── EXTRACTED RECORDS

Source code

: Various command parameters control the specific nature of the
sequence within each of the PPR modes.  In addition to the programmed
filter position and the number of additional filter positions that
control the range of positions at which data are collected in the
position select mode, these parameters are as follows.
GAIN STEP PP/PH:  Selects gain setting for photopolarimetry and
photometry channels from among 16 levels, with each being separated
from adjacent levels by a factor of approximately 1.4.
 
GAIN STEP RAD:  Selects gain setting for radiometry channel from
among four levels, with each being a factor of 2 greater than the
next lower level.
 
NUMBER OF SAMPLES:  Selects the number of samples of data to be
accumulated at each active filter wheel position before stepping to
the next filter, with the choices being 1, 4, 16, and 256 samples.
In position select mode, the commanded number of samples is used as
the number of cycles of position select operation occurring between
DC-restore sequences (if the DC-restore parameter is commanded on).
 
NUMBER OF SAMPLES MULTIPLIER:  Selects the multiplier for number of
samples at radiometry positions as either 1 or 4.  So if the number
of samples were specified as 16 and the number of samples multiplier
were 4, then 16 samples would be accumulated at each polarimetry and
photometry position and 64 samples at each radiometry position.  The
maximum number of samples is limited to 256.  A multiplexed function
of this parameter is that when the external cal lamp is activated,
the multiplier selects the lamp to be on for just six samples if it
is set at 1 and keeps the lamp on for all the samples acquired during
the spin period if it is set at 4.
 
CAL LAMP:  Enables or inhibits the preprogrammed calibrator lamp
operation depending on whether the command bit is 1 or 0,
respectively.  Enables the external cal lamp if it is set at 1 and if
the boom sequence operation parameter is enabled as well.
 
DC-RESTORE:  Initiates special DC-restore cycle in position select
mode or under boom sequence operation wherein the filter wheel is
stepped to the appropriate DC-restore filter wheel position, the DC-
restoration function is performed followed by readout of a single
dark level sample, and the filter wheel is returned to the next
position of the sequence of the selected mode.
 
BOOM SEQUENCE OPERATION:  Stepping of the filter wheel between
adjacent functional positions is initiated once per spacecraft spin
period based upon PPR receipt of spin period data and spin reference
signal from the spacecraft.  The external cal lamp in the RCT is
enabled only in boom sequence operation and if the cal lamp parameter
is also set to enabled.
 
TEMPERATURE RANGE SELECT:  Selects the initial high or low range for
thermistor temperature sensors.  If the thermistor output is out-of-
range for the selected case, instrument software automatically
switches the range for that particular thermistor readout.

────

Scan the records for the word "were", and copy each line where it is found.

of samples were specified as 16 and the number of samples multiplier
were 4, then 16 samples would be accumulated at each polarimetry and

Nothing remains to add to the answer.